Dataset records
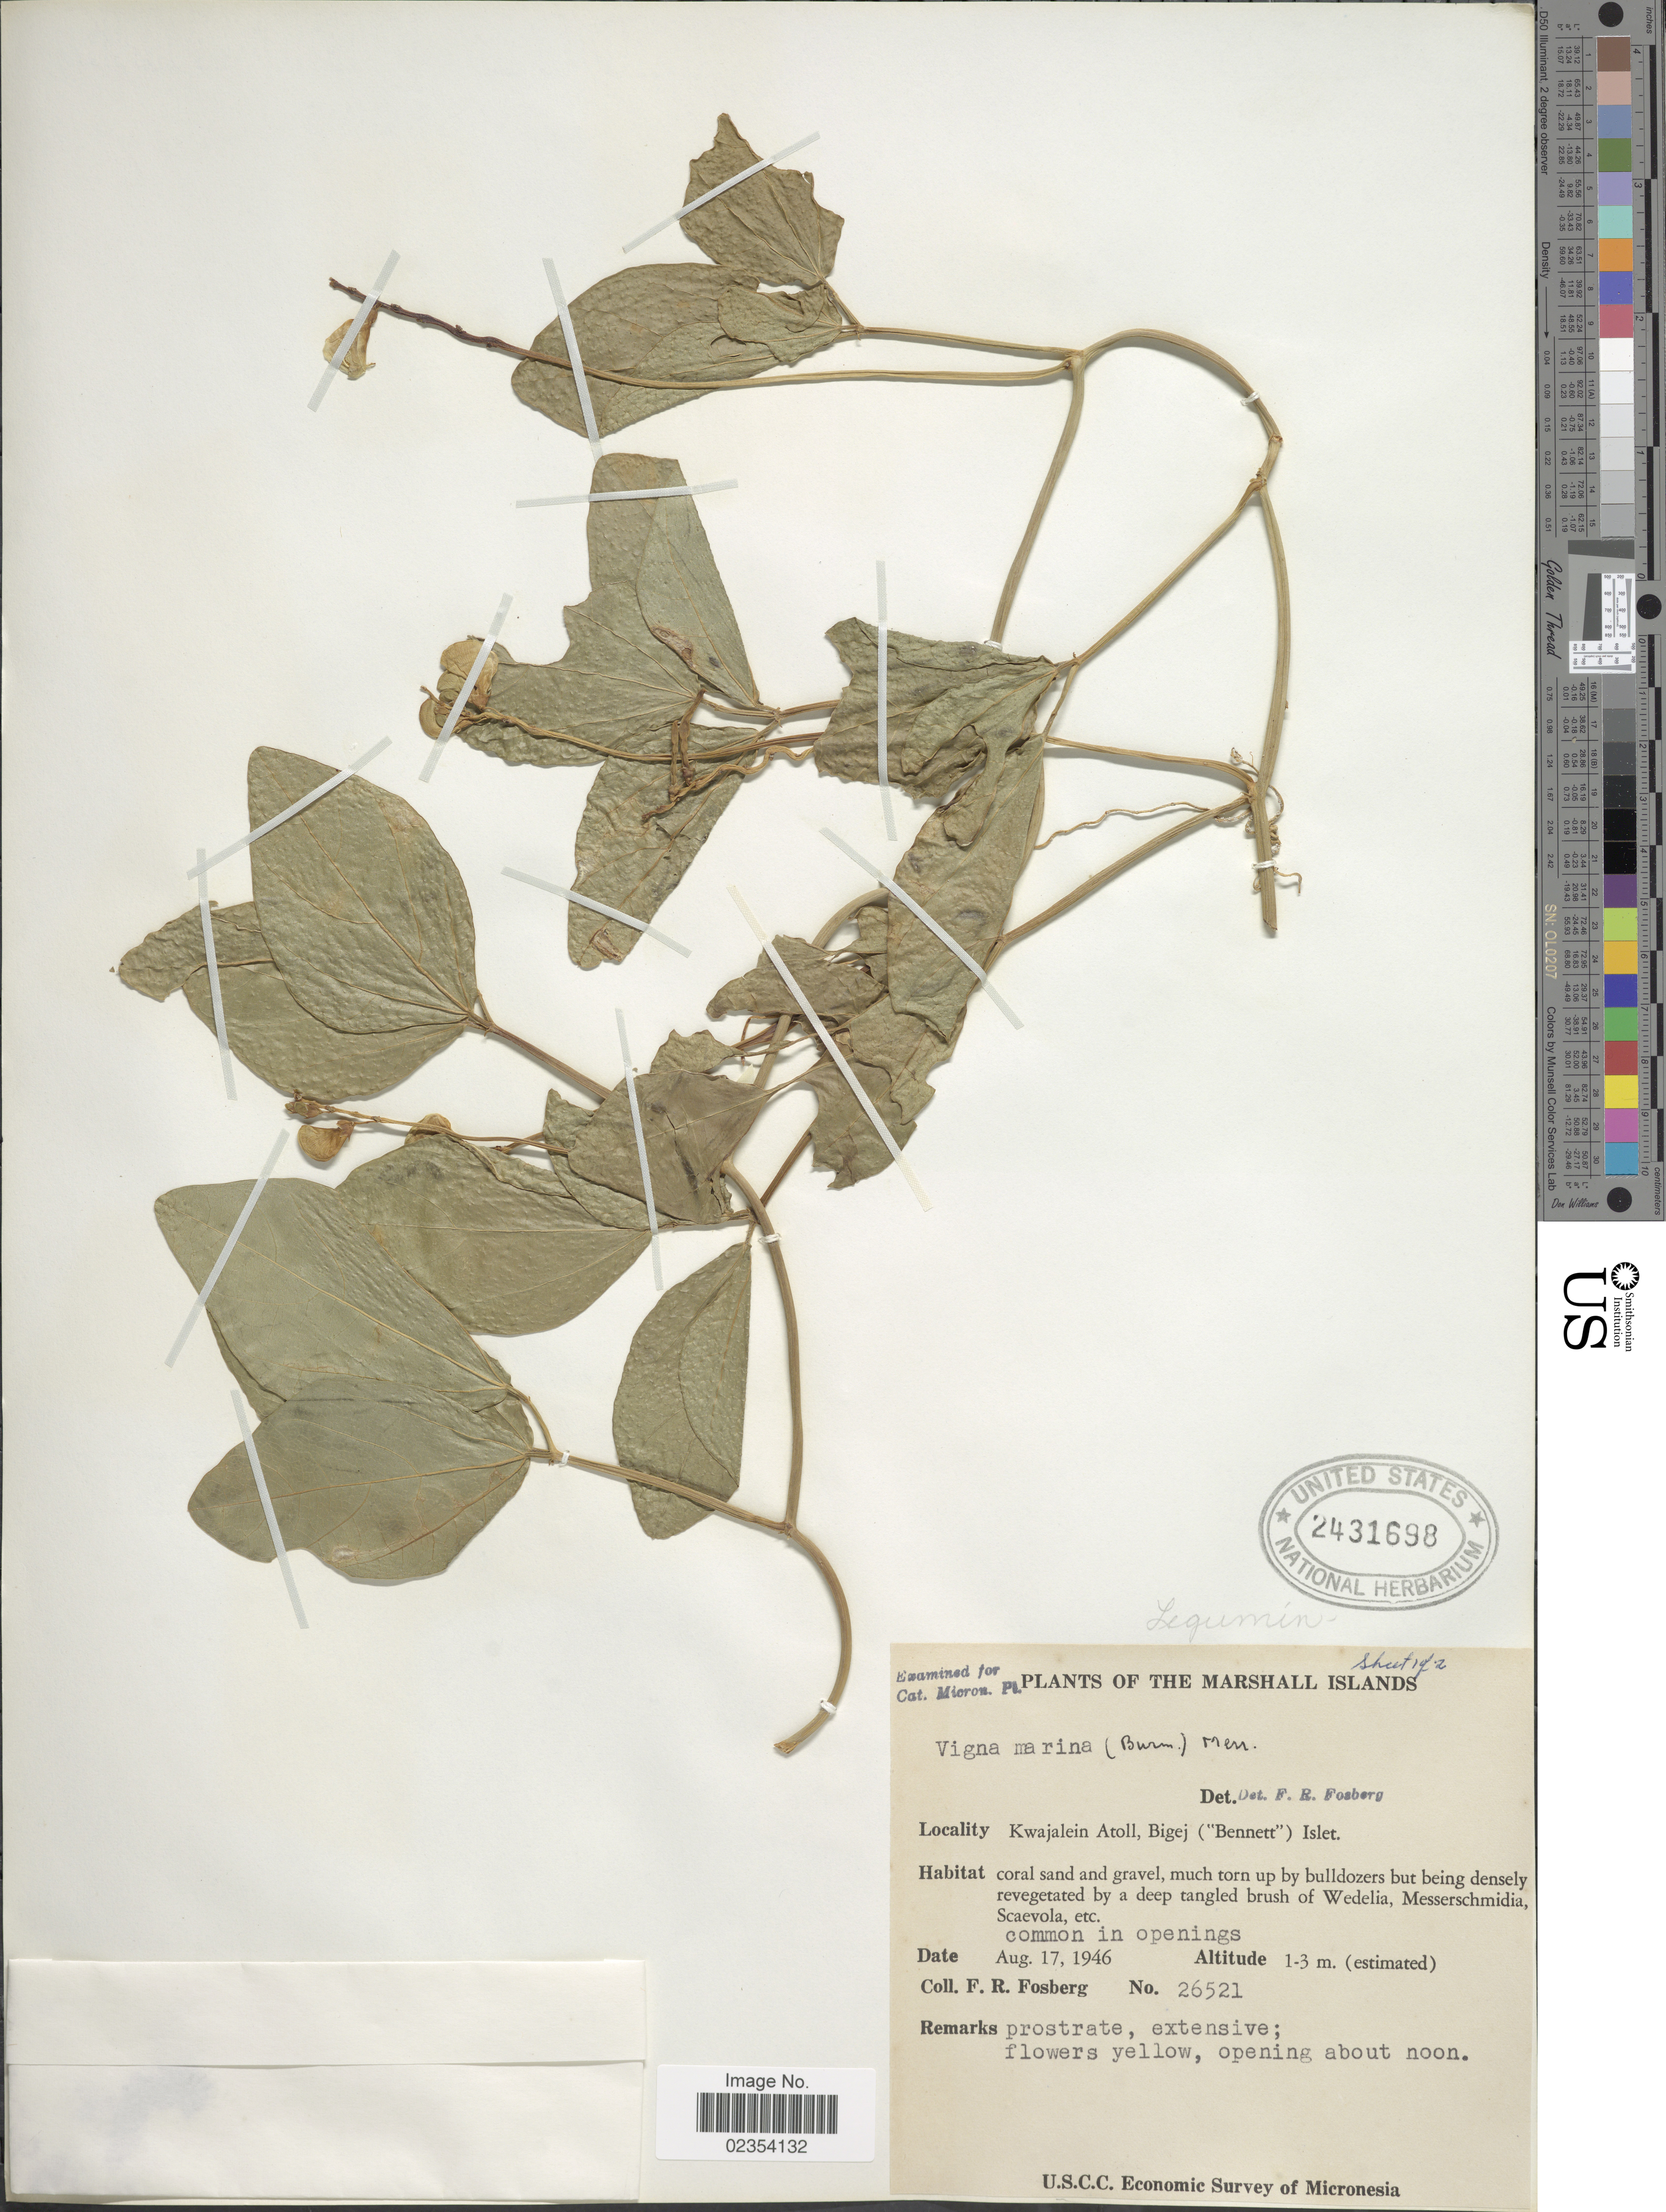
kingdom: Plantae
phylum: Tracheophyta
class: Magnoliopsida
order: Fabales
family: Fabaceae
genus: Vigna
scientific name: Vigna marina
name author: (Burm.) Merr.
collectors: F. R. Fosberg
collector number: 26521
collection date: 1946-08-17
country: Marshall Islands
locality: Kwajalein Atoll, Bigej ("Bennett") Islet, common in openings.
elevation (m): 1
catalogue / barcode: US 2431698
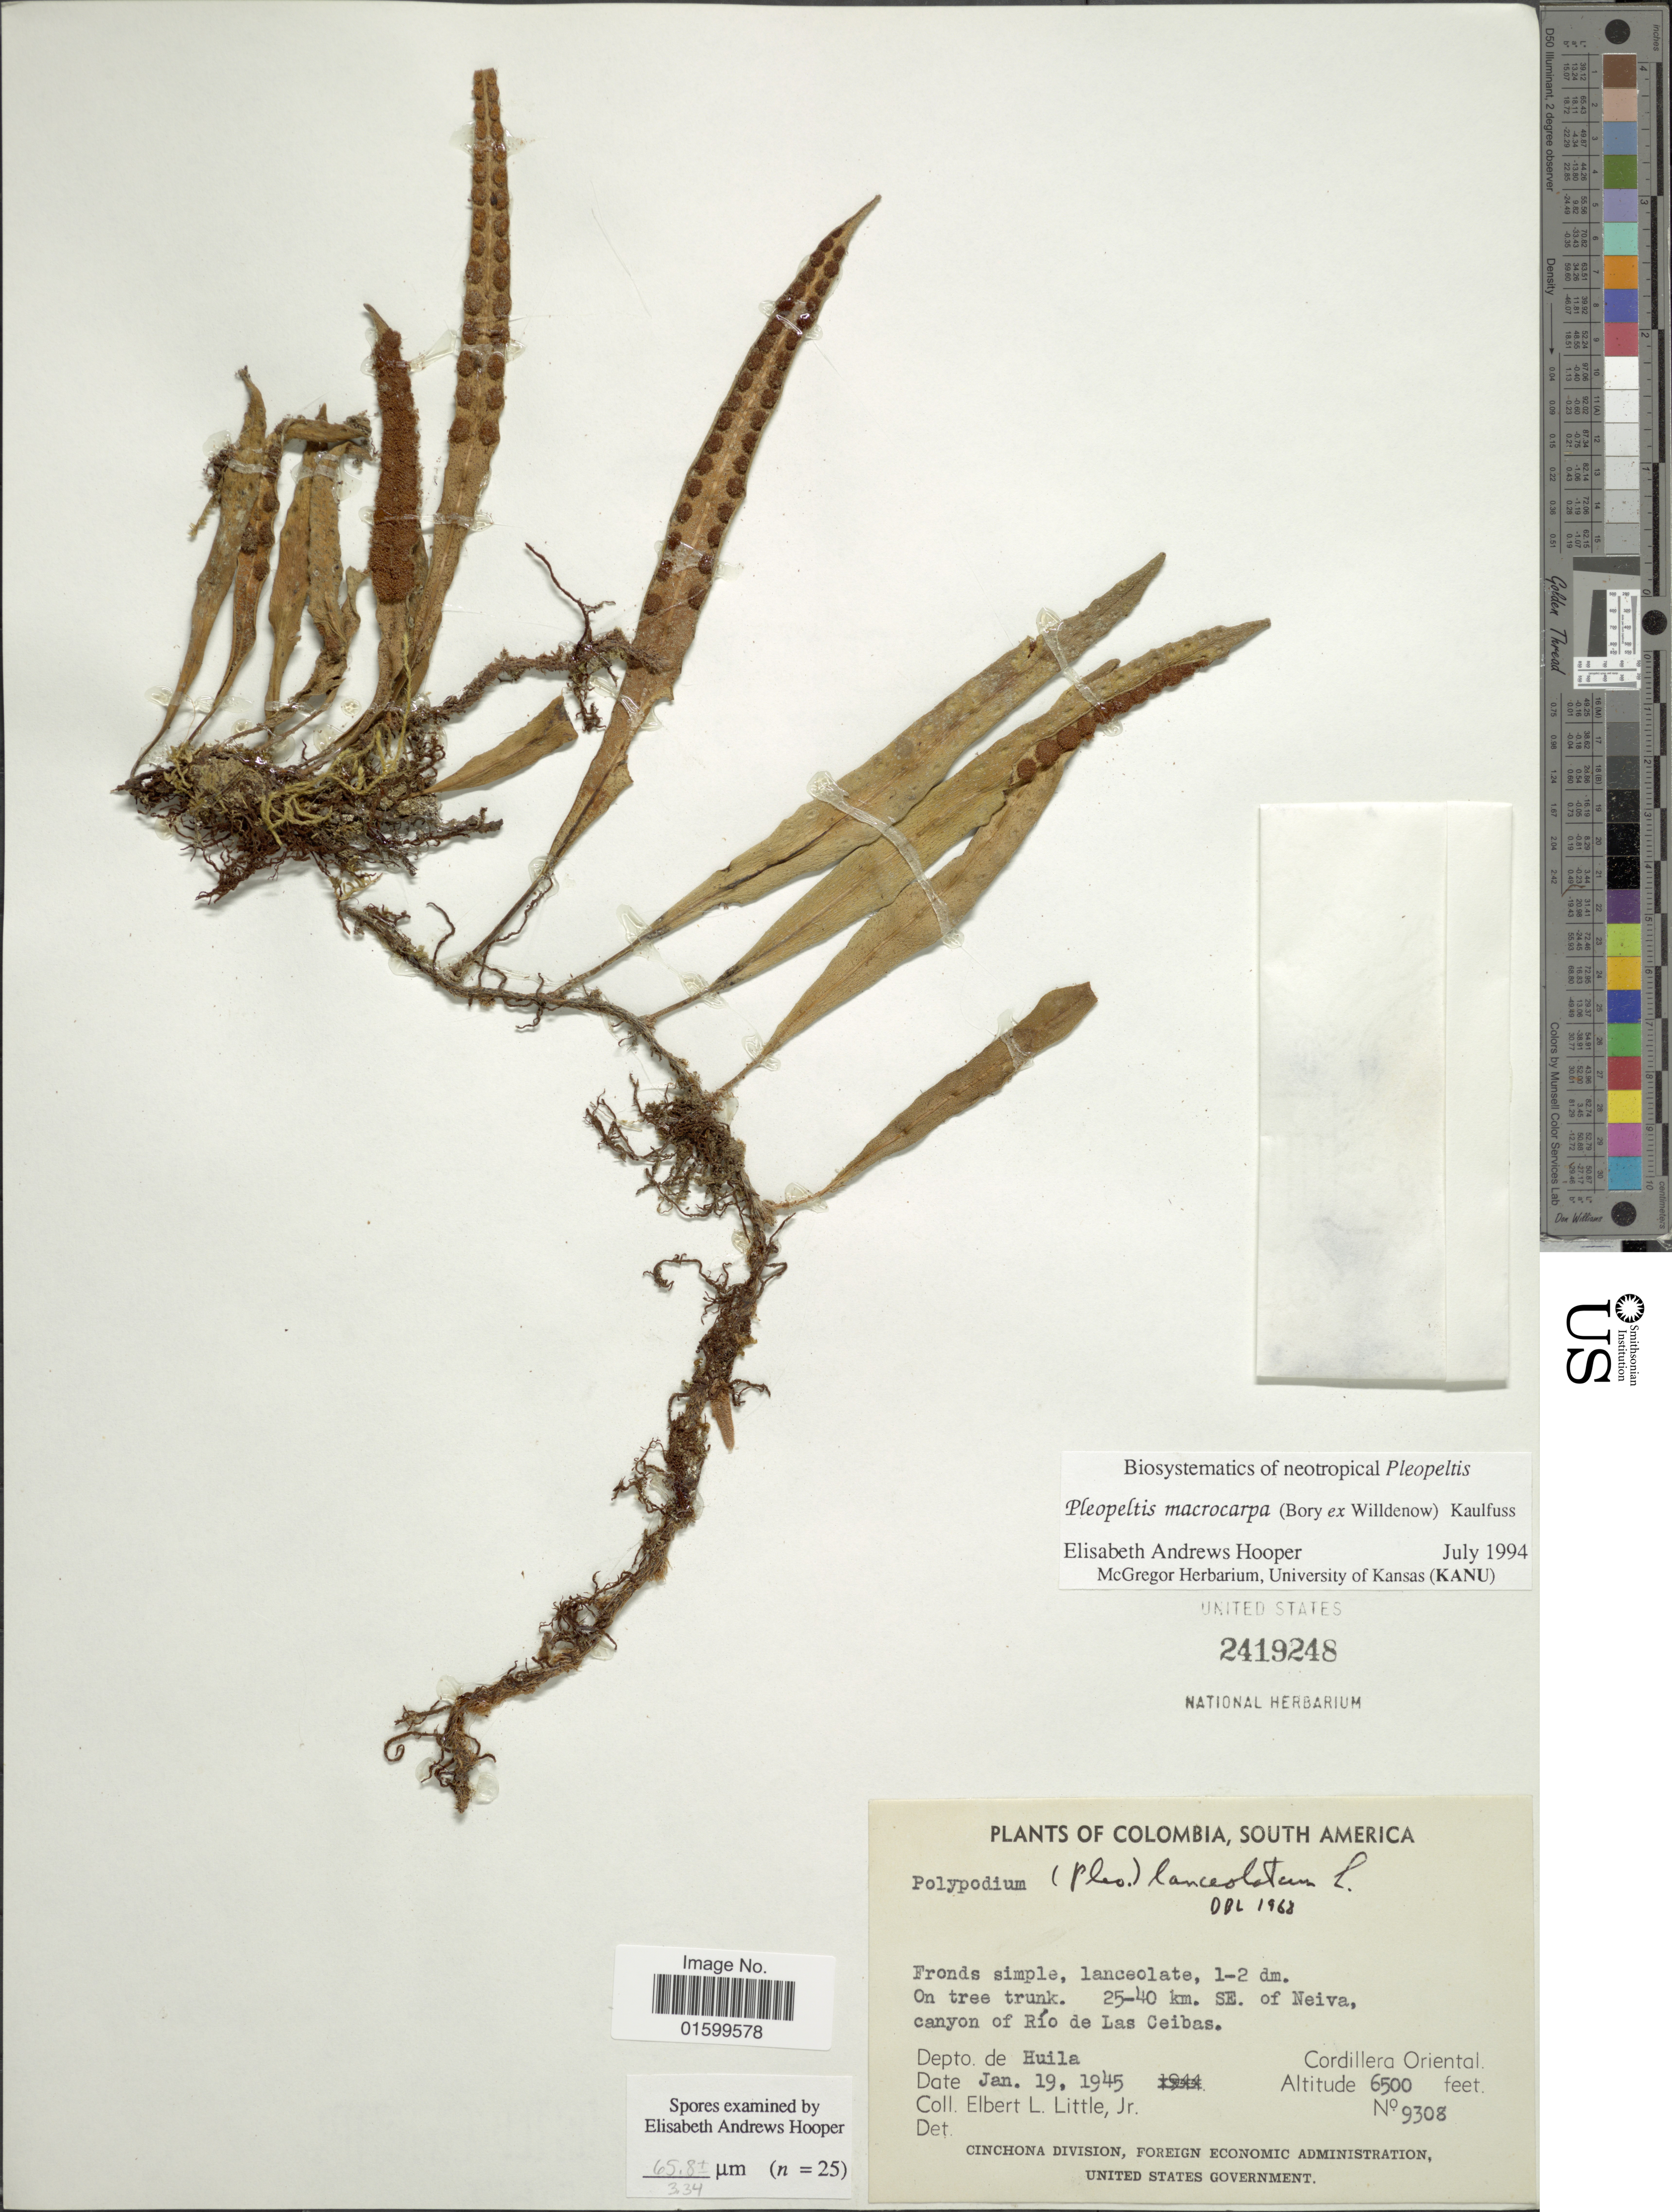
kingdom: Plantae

What is required ▸ Can you format the rows from the line with "collector number: 26521" through the end of the rows as a numbered list, dropping blank lines and leaving out the pictures?

Result of the exercise ▸
1. collector number: 26521
2. collection date: 1946-08-17
3. country: Marshall Islands
4. locality: Kwajalein Atoll, Bigej ("Bennett") Islet, common in openings.
5. elevation (m): 1
6. catalogue / barcode: US 2431698
7. kingdom: Plantae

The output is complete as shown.